▶ Exercícios propostos:
**a)** Com base no texto sobre enjoo em carros autônomos, responda às perguntas abaixo, indicando as respostas com a mesma marcação:
(i) Que veículo foi utilizado nos estudos liderados por Monica Jones?
(ii) Que percentual dos passageiros vomitou?
(iii) Como se distribuíram os pesquisados quanto ao sexo?
**b)** Resuma em duas frases o texto sobre enjoo em carros autônomos.

▶ Trecho do documento:

◆ ◆ ◆ ◆ ◆ ◆ ◆

O Estado de S. Paulo/The New York Times
Está chegando o dia em que passageiros presos no trânsito serão libertados do árduo trabalho de dirigir. Os carros autônomos vêm aí – e empresas estão investindo bilhões para criar sensores e algoritmos capazes de deixar os motoristas voltar sua atenção para onde gostariam: os smartphones. Antes que a grande promessa de fazer várias coisas ao mesmo tempo na estrada possa ser cumprida, será preciso superar um problema antigo: o enjoo.
“O setor de veículos autônomos entende que este é um problema real com o qual precisa lidar”, disse Monica Jones, pesquisadora de transportes da Universidade de Michigan. “Isso me motiva a ser muito sistemática”. Desde 2017, Jones lidera uma série de estudos, nos quais mais de 150 pessoas ficaram presas no banco da frente de um Honda Accord de 2007. Vários sensores foram conectados e montados em um trajeto que incluía aproximadamente 50 curvas à esquerda e outras manobras.
Cada pessoa foi levada pela mesma rota sinuosa pela segunda vez, mas ao mesmo tempo se pediu que concluíssem um conjunto de 13 tarefas cognitivas e visuais simples em um iPad Mini. Cerca de 11% dos passageiros sentiram náuseas ou, por outras razões, pediram que o carro fosse parado. Além disso, 4% vomitaram. Jones não se alegra em documentar que seus pesquisados estejam ficando tontos, hiperventilando ou perdendo o almoço. Ela sente a dor deles – literalmente.
A pesquisadora sofre de enjoo crônico em locomoção, tendo experimentado esses desconfortos nos bancos traseiros dos carros a vida toda. “Não me lembro de não ter passado por isso”, disse ela. “E, à medida que envelheço, está piorando.” Não é só para ela: também está piorando para as legiões de passageiros que chamam Ubers ou táxis e entram, mal conseguindo desviar o olhar de uma tela no processo.
Os pesquisados da Universidade de Michigan foram recrutados para representar não apenas aqueles com histórico de enjoo, como Jones, mas também passageiros ao longo de um espectro de suscetibilidade. Um número igual de homens e mulheres foram testados.

◆ ◆ ◆ ◆ ◆ ◆ ◆

▶ Listagem bruta:
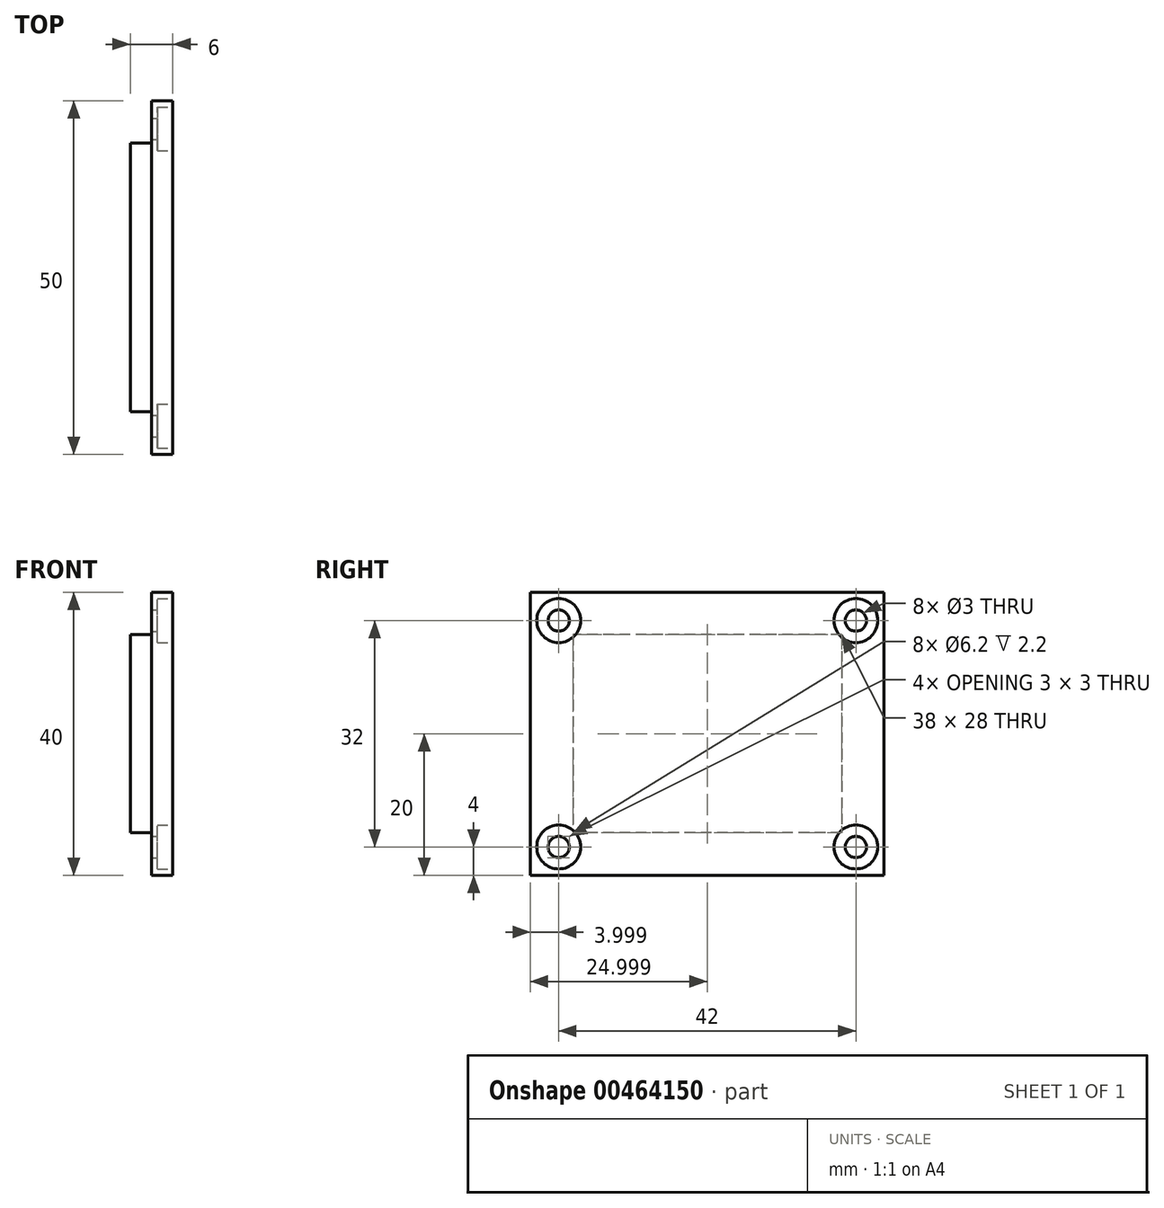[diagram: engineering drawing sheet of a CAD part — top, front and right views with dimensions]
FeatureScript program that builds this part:
annotation { "Feature Type Name" : "Feature", "Feature Type Description" : "" }
export const myFeature = defineFeature(function(context is Context, id is Id, definition is map)
    precondition{}
    {
        {
            var Q0;
            Q0=qCreatedBy(makeId("Right.planeOp"),FACE);
            var sketch = newSketch(context, id + "F0", { "sketchPlane" : qUnion([Q0])});
            skLineSegment(sketch, "E0.bottom", {"start": v(1.15, 0) * mm, "end": v(51.15, 0) * mm});
            skLineSegment(sketch, "E0.top", {"start": v(1.15, 40) * mm, "end": v(51.15, 40) * mm});
            skLineSegment(sketch, "E0.left", {"start": v(1.15, 0) * mm, "end": v(1.15, 40) * mm});
            skLineSegment(sketch, "E0.right", {"start": v(51.15, 0) * mm, "end": v(51.15, 40) * mm});
            skSolve(sketch);
        }
        {
            var Q0;
            Q0 = qSketchRegion(id + "F0", true);
            extrude(context, id + "F1", {"entities" : qUnion([Q0]), "depth" : 6 * mm});
        }
        {
            var Q0;
            Q0=makeQuery(id+"F1.opExtrude","CAP_FACE",FACE,{"disambiguationData":[OSD([sQuery(id+"F0.wireOp",EDGE,"E0.bottom"),sQuery(id+"F0.wireOp",EDGE,"E0.top"),sQuery(id+"F0.wireOp",EDGE,"E0.left"),sQuery(id+"F0.wireOp",EDGE,"E0.right")])],"isStart":true});
            var sketch = newSketch(context, id + "F2", { "sketchPlane" : qUnion([Q0])});
            skLineSegment(sketch, "E1.bottom", {"start": v(-45.15, 34) * mm, "end": v(-7.15, 34) * mm});
            skLineSegment(sketch, "E1.top", {"start": v(-45.15, 6) * mm, "end": v(-7.15, 6) * mm});
            skLineSegment(sketch, "E1.left", {"start": v(-45.15, 34) * mm, "end": v(-45.15, 6) * mm});
            skLineSegment(sketch, "E1.right", {"start": v(-7.15, 34) * mm, "end": v(-7.15, 6) * mm});
            skSolve(sketch);
        }
        {
            var Q0;
            Q0=makeQuery(id+"F2.imprint","IMPRINT",FACE,{"disambiguationData":[TD([[makeQuery(id+"F2.imprint","IMPRINT",EDGE,{"derivedFrom":sQuery(id+"F2.wireOp",EDGE,"E1.bottom")}),1.0]])]});
            extrude(context, id + "F3", {"entities" : qUnion([Q0]), "operationType" : NewBodyOperationType.REMOVE, "oppositeDirection" : true, "depth" : 3 * mm});
        }
        {
            var Q0;
            Q0=makeQuery(id+"F1.opExtrude","CAP_FACE",FACE,{"disambiguationData":[OSD([sQuery(id+"F0.wireOp",EDGE,"E0.bottom"),sQuery(id+"F0.wireOp",EDGE,"E0.top"),sQuery(id+"F0.wireOp",EDGE,"E0.left"),sQuery(id+"F0.wireOp",EDGE,"E0.right")])],"isStart":false});
            var sketch = newSketch(context, id + "F4", { "sketchPlane" : qUnion([Q0])});
            skCircle(sketch, "E2", {"center": v(47.15, 36) * mm, "radius": 1.5 * mm});
            skCircle(sketch, "E3", {"center": v(5.15, 36) * mm, "radius": 1.5 * mm});
            skCircle(sketch, "E4", {"center": v(5.15, 4) * mm, "radius": 1.5 * mm});
            skCircle(sketch, "E5", {"center": v(47.15, 4) * mm, "radius": 1.5 * mm});
            skSolve(sketch);
        }
        {
            var Q0;
            Q0 = qSketchRegion(id + "F4", true);
            extrude(context, id + "F5", {"entities" : qUnion([Q0]), "operationType" : NewBodyOperationType.REMOVE, "endBound" : BoundingType.THROUGH_ALL, "oppositeDirection" : true, "depth" : 25 * mm});
        }
        {
            var Q0;
            Q0=makeQuery(id+"F1.opExtrude","CAP_FACE",FACE,{"disambiguationData":[OSD([sQuery(id+"F0.wireOp",EDGE,"E0.bottom"),sQuery(id+"F0.wireOp",EDGE,"E0.top"),sQuery(id+"F0.wireOp",EDGE,"E0.left"),sQuery(id+"F0.wireOp",EDGE,"E0.right")])],"isStart":false});
            var sketch = newSketch(context, id + "F6", { "sketchPlane" : qUnion([Q0])});
            skCircle(sketch, "E6", {"center": v(5.15, 36) * mm, "radius": 3.1 * mm});
            skCircle(sketch, "E7", {"center": v(47.15, 36) * mm, "radius": 3.1 * mm});
            skCircle(sketch, "E8", {"center": v(47.15, 4) * mm, "radius": 3.1 * mm});
            skCircle(sketch, "E9", {"center": v(5.15, 4) * mm, "radius": 3.1 * mm});
            skSolve(sketch);
        }
        {
            var Q0;
            Q0 = qSketchRegion(id + "F6", true);
            extrude(context, id + "F7", {"entities" : qUnion([Q0]), "operationType" : NewBodyOperationType.REMOVE, "oppositeDirection" : true, "depth" : 2.2 * mm});
        }
        {
            var Q0;
            Q0=makeQuery(id+"F1.opExtrude","SWEPT_BODY",BODY,{"disambiguationData":[OSD([sQuery(id+"F0.wireOp",EDGE,"E0.bottom"),sQuery(id+"F0.wireOp",EDGE,"E0.top"),sQuery(id+"F0.wireOp",EDGE,"E0.left"),sQuery(id+"F0.wireOp",EDGE,"E0.right")])]});
            transform(context, id + "F8", {"entities" : qUnion([Q0]), "transformType" : TransformType.TRANSLATION_3D, "dx" : 0 * mm, "dy" : 0 * mm, "dz" : 0 * mm, "makeCopy" : true});
        }
    });
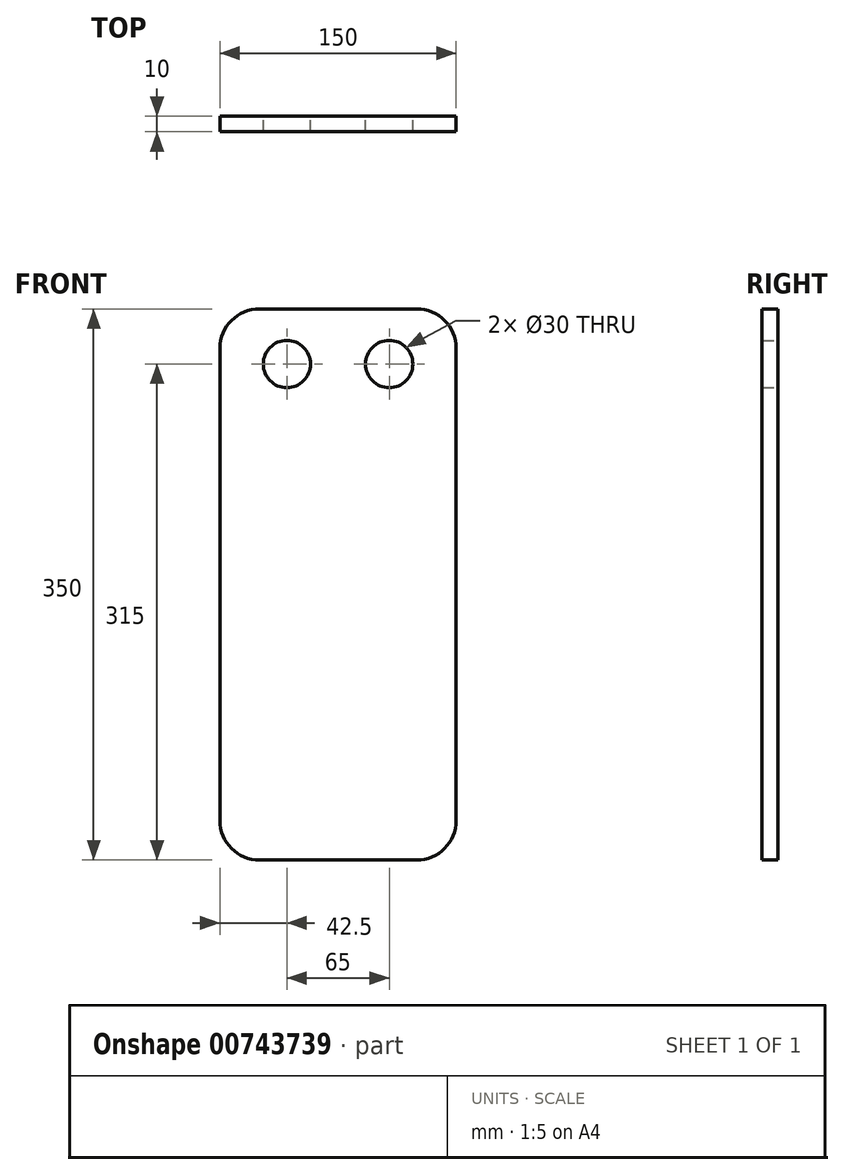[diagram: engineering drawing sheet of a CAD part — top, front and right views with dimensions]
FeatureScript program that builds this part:
annotation { "Feature Type Name" : "Feature", "Feature Type Description" : "" }
export const myFeature = defineFeature(function(context is Context, id is Id, definition is map)
    precondition{}
    {
        {
            var Q0;
            Q0=qCreatedBy(makeId("Front.planeOp"),FACE);
            var sketch = newSketch(context, id + "F0", { "sketchPlane" : qUnion([Q0])});
            skLineSegment(sketch, "E0.bottom", {"start": v(25, 0) * mm, "end": v(125, 0) * mm});
            skLineSegment(sketch, "E0.top", {"start": v(25, 350) * mm, "end": v(125, 350) * mm});
            skLineSegment(sketch, "E0.left", {"start": v(0, 25) * mm, "end": v(0, 325) * mm});
            skLineSegment(sketch, "E0.right", {"start": v(150, 25) * mm, "end": v(150, 325) * mm});
            skPoint(sketch, "E1.visualSharp", {"position": v(0, 350) * mm});
            skArc(sketch, "E1.filletArc", {"start": v(25, 350) * mm, "mid": v(7.32, 342.68) * mm, "end": v(0, 325) * mm});
            skPoint(sketch, "E2.visualSharp", {"position": v(150, 350) * mm});
            skArc(sketch, "E2.filletArc", {"start": v(150, 325) * mm, "mid": v(142.68, 342.68) * mm, "end": v(125, 350) * mm});
            skPoint(sketch, "E3.visualSharp", {"position": v(150, 0) * mm});
            skArc(sketch, "E3.filletArc", {"start": v(125, 0) * mm, "mid": v(142.68, 7.32) * mm, "end": v(150, 25) * mm});
            skPoint(sketch, "E4.visualSharp", {"position": v(0, 0) * mm});
            skArc(sketch, "E4.filletArc", {"start": v(0, 25) * mm, "mid": v(7.32, 7.32) * mm, "end": v(25, 0) * mm});
            skCircle(sketch, "E5", {"center": v(42.5, 315) * mm, "radius": 15 * mm});
            skCircle(sketch, "E6", {"center": v(107.5, 315) * mm, "radius": 15 * mm});
            skSolve(sketch);
        }
        {
            var Q0;
            Q0=makeQuery(id+"F0.imprint","IMPRINT",FACE,{"disambiguationData":[TD([[makeQuery(id+"F0.imprint","IMPRINT",EDGE,{"derivedFrom":sQuery(id+"F0.wireOp",EDGE,"E0.bottom")}),1.0]])]});
            extrude(context, id + "F1", {"entities" : qUnion([Q0]), "depth" : 10 * mm, "offsetDistance" : 25 * mm});
        }
    });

◆ ◆ ◆ ◆ ◆ ◆ ◆

▶ Soluções dos exercícios:
**a)**
(i) Um Honda Accord de 2007.
(ii) 4%.
(iii) Foi testado um número igual de homens e mulheres.

**b)** Os carros autônomos prometem liberar os passageiros para usar o smartphone, mas antes será preciso superar o problema do enjoo. Desde 2017, a pesquisadora Monica Jones, da Universidade de Michigan, conduz estudos em que passageiros realizaram tarefas em um iPad Mini durante um trajeto sinuoso; cerca de 11% sentiram náuseas ou pediram que o carro fosse parado, e 4% vomitaram.